WHAT YOU SHOULD DO ->
The data beneath this task is to be duplicated exactly, in its entirety.

Start of DATA EXTRACT

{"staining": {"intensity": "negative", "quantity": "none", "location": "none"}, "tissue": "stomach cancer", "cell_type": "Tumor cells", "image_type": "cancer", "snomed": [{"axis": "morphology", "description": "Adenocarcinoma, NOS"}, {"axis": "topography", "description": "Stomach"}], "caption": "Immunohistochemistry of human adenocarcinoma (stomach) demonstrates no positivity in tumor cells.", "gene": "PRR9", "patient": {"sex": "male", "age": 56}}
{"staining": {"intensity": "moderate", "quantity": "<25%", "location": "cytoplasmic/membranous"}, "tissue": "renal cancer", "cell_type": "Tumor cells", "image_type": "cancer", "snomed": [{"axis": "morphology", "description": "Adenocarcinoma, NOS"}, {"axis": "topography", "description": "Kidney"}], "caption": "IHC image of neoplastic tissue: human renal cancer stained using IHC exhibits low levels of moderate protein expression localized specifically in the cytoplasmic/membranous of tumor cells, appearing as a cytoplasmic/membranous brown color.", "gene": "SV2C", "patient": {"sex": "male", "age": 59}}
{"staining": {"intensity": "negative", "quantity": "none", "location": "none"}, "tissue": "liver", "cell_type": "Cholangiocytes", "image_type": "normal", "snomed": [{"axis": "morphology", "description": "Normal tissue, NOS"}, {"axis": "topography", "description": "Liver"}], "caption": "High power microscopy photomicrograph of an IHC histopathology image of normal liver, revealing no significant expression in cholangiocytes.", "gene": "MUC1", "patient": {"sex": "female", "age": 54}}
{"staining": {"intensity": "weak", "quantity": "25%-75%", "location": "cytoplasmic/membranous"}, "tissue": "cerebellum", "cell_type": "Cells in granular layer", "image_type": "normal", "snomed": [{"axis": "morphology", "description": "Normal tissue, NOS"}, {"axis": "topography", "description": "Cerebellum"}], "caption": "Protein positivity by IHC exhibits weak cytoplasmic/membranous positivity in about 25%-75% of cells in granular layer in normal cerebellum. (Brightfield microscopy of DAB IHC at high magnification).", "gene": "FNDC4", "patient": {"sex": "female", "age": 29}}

End of DATA EXTRACT

EXERCISE SOLUTION ->
{"staining": {"intensity": "negative", "quantity": "none", "location": "none"}, "tissue": "stomach cancer", "cell_type": "Tumor cells", "image_type": "cancer", "snomed": [{"axis": "morphology", "description": "Adenocarcinoma, NOS"}, {"axis": "topography", "description": "Stomach"}], "caption": "Immunohistochemistry of human adenocarcinoma (stomach) demonstrates no positivity in tumor cells.", "gene": "PRR9", "patient": {"sex": "male", "age": 56}}
{"staining": {"intensity": "moderate", "quantity": "<25%", "location": "cytoplasmic/membranous"}, "tissue": "renal cancer", "cell_type": "Tumor cells", "image_type": "cancer", "snomed": [{"axis": "morphology", "description": "Adenocarcinoma, NOS"}, {"axis": "topography", "description": "Kidney"}], "caption": "IHC image of neoplastic tissue: human renal cancer stained using IHC exhibits low levels of moderate protein expression localized specifically in the cytoplasmic/membranous of tumor cells, appearing as a cytoplasmic/membranous brown color.", "gene": "SV2C", "patient": {"sex": "male", "age": 59}}
{"staining": {"intensity": "negative", "quantity": "none", "location": "none"}, "tissue": "liver", "cell_type": "Cholangiocytes", "image_type": "normal", "snomed": [{"axis": "morphology", "description": "Normal tissue, NOS"}, {"axis": "topography", "description": "Liver"}], "caption": "High power microscopy photomicrograph of an IHC histopathology image of normal liver, revealing no significant expression in cholangiocytes.", "gene": "MUC1", "patient": {"sex": "female", "age": 54}}
{"staining": {"intensity": "weak", "quantity": "25%-75%", "location": "cytoplasmic/membranous"}, "tissue": "cerebellum", "cell_type": "Cells in granular layer", "image_type": "normal", "snomed": [{"axis": "morphology", "description": "Normal tissue, NOS"}, {"axis": "topography", "description": "Cerebellum"}], "caption": "Protein positivity by IHC exhibits weak cytoplasmic/membranous positivity in about 25%-75% of cells in granular layer in normal cerebellum. (Brightfield microscopy of DAB IHC at high magnification).", "gene": "FNDC4", "patient": {"sex": "female", "age": 29}}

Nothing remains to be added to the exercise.